16. An isolated or purified nucleic acid comprising a nucleotide sequence encoding the TCR of claim 1.

17. An isolated or purified nucleic acid comprising, from 5′ to 3′, a first nucleic acid sequence and a second nucleotide sequence, wherein the first and second nucleotide sequence, respectively, encode the amino sequences of SEQ ID NOs: 8 and 9; 9 and 8; 10 and 11; 11 and 10; 12 and 13; 13 and 12; 14 and 15; 15 and 14; 23 and 24; 24 and 23; 25 and 26; 26 and 25; 27 and 28; 28 and 27; 29 and 30; 30 and 29; 38 and 39; 39 and 38; 40 and 41; 41 and 40; 42 and 43; 43 and 42; 44 and 45; 45 and 44; 53 and 54; 54 and 53; 55 and 56; 56 and 55; 57 and 58; 58 and 57; 59 and 60; 60 and 59; 68 and 69; 69 and 68; 70 and 71; 71 and 70; 72 and 73; 73 and 72; 74 and 75; or 75 and 74.

18-20. (canceled)

21. A recombinant expression vector comprising the nucleic acid of claim 16.

22-24. (canceled)

25. A method of producing a host cell expressing a TCR that has antigenic specificity for a human p53C135Y, human p53R175H, or human p53M237I amino acid sequence, the method comprising contacting a cell in vitro with the vector of claim 21 under conditions that allow introduction of the vector into the cell.
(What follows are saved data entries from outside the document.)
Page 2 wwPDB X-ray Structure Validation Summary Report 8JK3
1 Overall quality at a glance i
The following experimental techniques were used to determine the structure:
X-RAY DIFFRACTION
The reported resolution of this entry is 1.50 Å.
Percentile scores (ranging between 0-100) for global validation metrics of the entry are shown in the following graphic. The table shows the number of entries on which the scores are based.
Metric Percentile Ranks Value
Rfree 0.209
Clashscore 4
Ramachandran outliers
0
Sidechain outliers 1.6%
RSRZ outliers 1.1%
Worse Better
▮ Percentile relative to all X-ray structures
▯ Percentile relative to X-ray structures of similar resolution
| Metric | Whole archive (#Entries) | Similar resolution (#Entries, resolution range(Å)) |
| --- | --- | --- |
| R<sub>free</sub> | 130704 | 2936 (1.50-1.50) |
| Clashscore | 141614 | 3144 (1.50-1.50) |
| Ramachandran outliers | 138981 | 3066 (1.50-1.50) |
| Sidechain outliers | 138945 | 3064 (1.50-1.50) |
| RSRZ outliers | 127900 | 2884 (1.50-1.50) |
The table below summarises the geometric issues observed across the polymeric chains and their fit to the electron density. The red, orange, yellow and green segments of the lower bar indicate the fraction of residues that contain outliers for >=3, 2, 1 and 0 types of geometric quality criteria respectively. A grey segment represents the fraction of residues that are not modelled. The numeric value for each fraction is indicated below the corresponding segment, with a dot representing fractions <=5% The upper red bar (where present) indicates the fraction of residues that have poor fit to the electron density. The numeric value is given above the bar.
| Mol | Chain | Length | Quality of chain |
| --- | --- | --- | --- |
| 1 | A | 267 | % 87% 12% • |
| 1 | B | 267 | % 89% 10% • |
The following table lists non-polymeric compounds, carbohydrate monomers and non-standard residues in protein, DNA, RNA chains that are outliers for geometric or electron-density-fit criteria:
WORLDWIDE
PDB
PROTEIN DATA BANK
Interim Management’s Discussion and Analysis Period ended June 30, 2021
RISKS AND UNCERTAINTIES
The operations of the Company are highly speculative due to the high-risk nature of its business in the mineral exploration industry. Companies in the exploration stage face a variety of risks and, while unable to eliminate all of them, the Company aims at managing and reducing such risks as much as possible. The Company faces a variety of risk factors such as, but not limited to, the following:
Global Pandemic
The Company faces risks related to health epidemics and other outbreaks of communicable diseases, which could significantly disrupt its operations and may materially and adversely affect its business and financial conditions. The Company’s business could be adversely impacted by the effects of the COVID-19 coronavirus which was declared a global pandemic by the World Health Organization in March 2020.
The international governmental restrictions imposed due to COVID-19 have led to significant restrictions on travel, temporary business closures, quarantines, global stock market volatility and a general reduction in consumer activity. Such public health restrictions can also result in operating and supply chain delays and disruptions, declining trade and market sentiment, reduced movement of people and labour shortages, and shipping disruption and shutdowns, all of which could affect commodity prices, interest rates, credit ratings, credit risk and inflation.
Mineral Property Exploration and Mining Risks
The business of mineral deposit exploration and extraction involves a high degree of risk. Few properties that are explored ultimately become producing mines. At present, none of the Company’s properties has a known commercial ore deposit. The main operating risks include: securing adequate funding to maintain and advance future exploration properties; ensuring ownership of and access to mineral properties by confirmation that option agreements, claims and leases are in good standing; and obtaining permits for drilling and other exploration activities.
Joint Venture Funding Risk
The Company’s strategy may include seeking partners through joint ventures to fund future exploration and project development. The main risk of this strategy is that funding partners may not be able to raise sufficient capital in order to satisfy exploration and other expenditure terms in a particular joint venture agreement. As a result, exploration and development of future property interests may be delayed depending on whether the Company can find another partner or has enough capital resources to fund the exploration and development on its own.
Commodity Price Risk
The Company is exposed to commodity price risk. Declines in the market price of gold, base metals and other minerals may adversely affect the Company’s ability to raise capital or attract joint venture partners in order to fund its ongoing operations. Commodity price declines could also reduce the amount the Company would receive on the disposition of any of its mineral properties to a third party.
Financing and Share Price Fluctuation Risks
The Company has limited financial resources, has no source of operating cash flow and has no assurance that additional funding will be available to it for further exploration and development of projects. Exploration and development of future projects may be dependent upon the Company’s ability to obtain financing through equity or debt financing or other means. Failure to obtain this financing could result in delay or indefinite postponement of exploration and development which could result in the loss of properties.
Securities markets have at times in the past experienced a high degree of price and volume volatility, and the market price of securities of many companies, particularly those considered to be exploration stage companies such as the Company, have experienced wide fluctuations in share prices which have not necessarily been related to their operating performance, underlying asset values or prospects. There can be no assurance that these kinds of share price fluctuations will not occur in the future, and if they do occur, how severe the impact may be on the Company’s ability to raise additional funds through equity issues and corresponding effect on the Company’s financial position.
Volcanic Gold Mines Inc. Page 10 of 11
26. An isolated or purified host cell comprising the nucleic acid of claim 16.

27-28. (canceled)

29. An isolated or purified population of cells comprising the host cell of claim 26.

30. A method of producing a TCR, the method comprising culturing the host cell of claim 26 so that the TCR is produced.

31. A pharmaceutical composition comprising (a) the population of host cells of claim 29 and (b) a pharmaceutically acceptable carrier.

32. A method of detecting the presence of cancer in a mammal, the method comprising:

(a) contacting a sample comprising cells of the cancer with the TCR claim 1, thereby forming a complex; and

(b) detecting the complex,

wherein detection of the complex is indicative of the presence of cancer in the mammal.

33-39. (canceled)

40. A method of inducing an immune response against a cancer in a mammal, comprising administering to the mammal the population of host cells of claim 29 in an amount effective to induce an immune response against the cancer in the mammal.

41. A method of treating or preventing cancer in a mammal, comprising administering to the mammal the population of host cells of claim 29 in an amount effective to treat or prevent cancer in the mammal.